__WORK TO COMPLETE__
Answer these questions using the flows dataset exercise, one answer per line.
1. Which model is to be trained on the training set?
2. Under what file name is the positions download saved?
3. Which library is imported under the alias `gpd`?
# Start of PROVIDED PASSAGE
Download from figshare this [flows dataset](https://figshare.com/collections/Inter-urban_interactions_of_mobility_via_cellular_position_tracking_in_the_southeast_Songliao_Basin_Northeast_China/4226183), create a tessellation and a `FlowDataFrame`; plot them together using skmob. Then: 
- split the `FlowDataFrame` into a training set and a test set; 
- train a `Gravity` model on the training set
- test the model's goodness on the test set (qualitative and quantitative evaluation)

In [None]:
import requests, zipfile, json, io
from shapely.geometry import Point

In [None]:
import pandas as pd
import geopandas as gpd
import skmob
import matplotlib.pyplot as plt

In [None]:
dataset_links = {
'positions' : 'https://figshare.com/ndownloader/files/14005292',
'flows' : 'https://figshare.com/ndownloader/files/14884442',
}

In [None]:
r = requests.get(dataset_links['positions'], stream=True)
print(r.text.replace('\r', '\n'), file=open('positions.csv','w'))

In [None]:
positions_df = pd.read_csv('positions.csv')
# End of PROVIDED PASSAGE
# Start of DATA EXTRACT
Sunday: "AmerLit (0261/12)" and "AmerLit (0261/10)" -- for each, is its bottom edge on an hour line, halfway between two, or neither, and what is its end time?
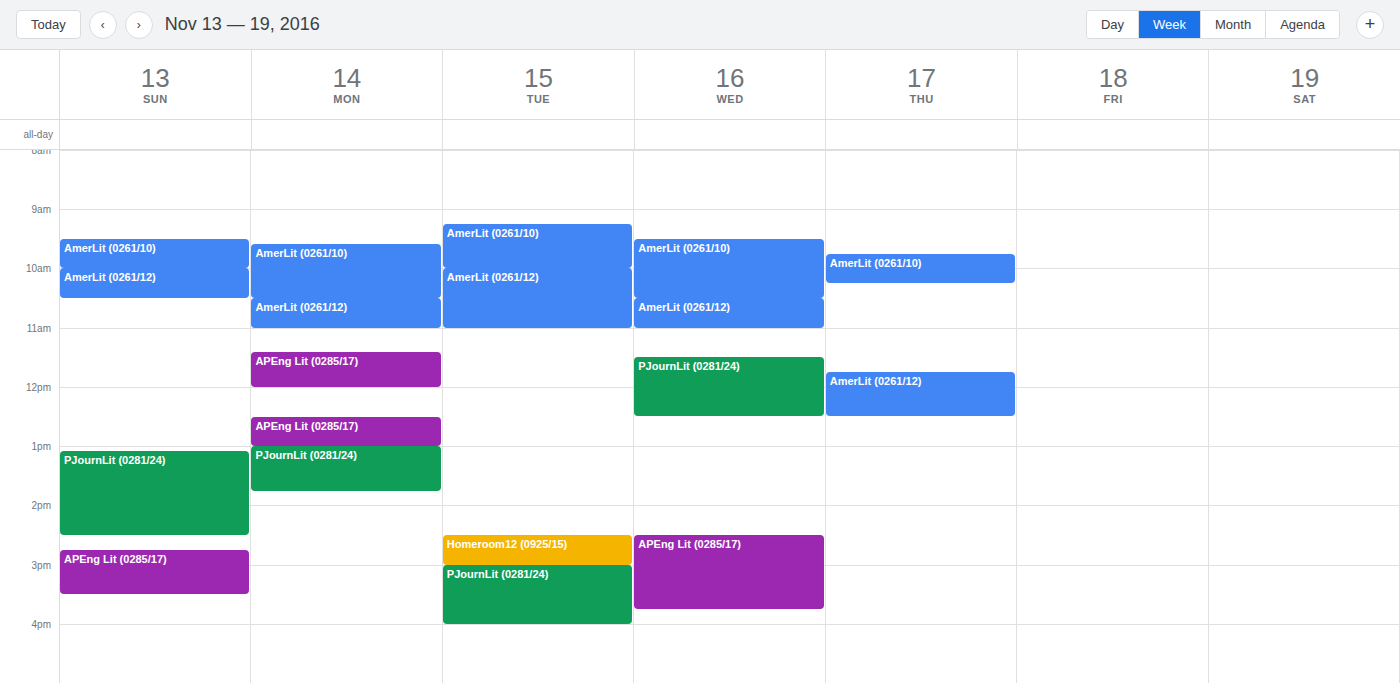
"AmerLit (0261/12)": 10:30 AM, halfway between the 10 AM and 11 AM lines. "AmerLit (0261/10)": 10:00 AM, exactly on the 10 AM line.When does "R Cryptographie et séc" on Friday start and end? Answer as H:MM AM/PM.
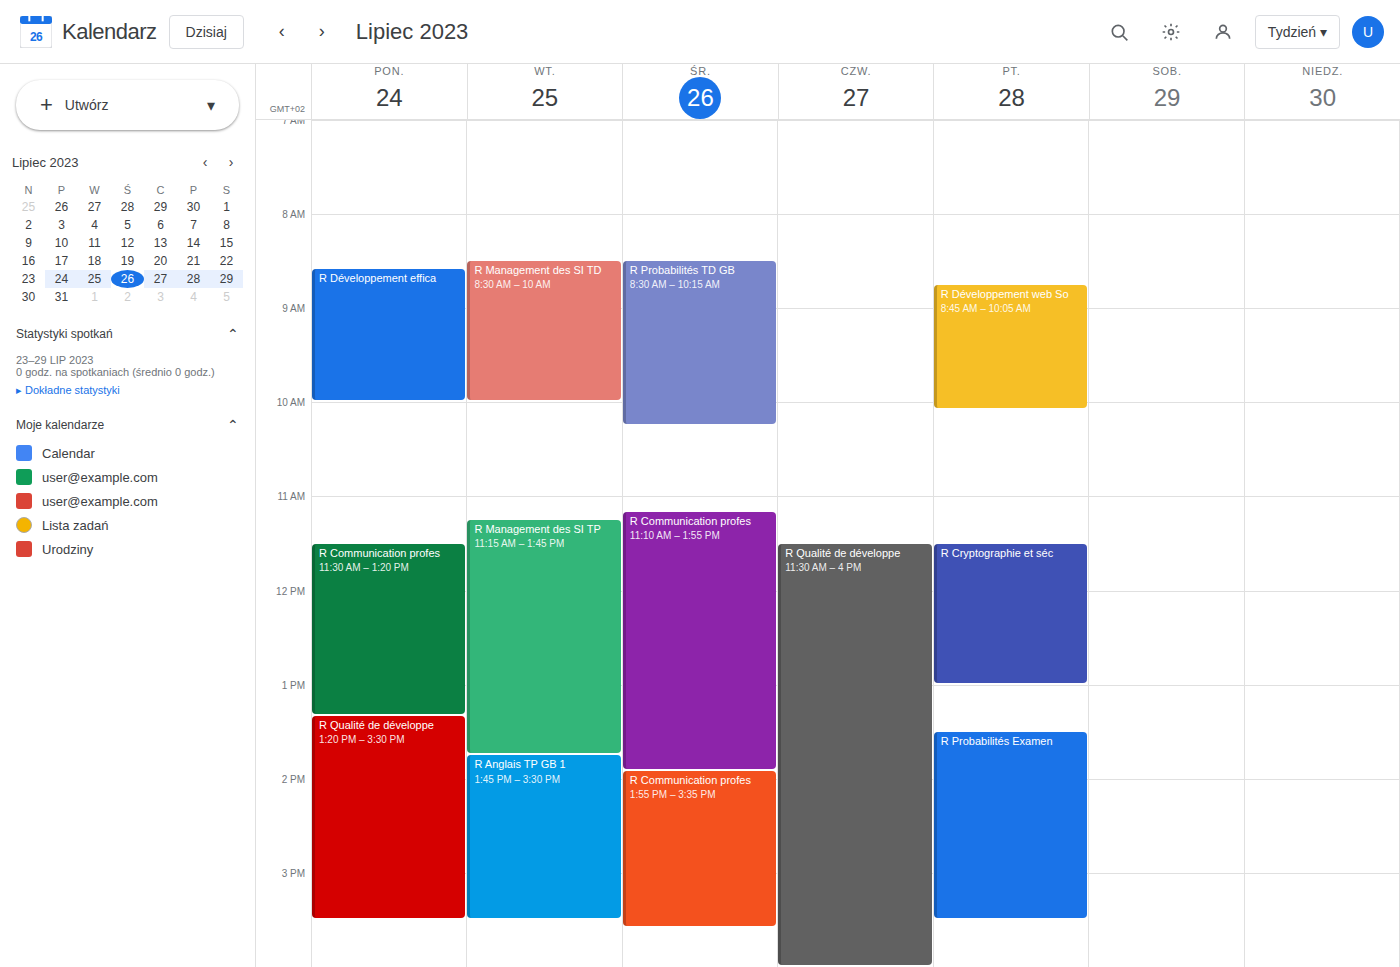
# End of DATA EXTRACT
__RESULT BELOW__
1. A `Gravity` model
2. positions.csv
3. geopandas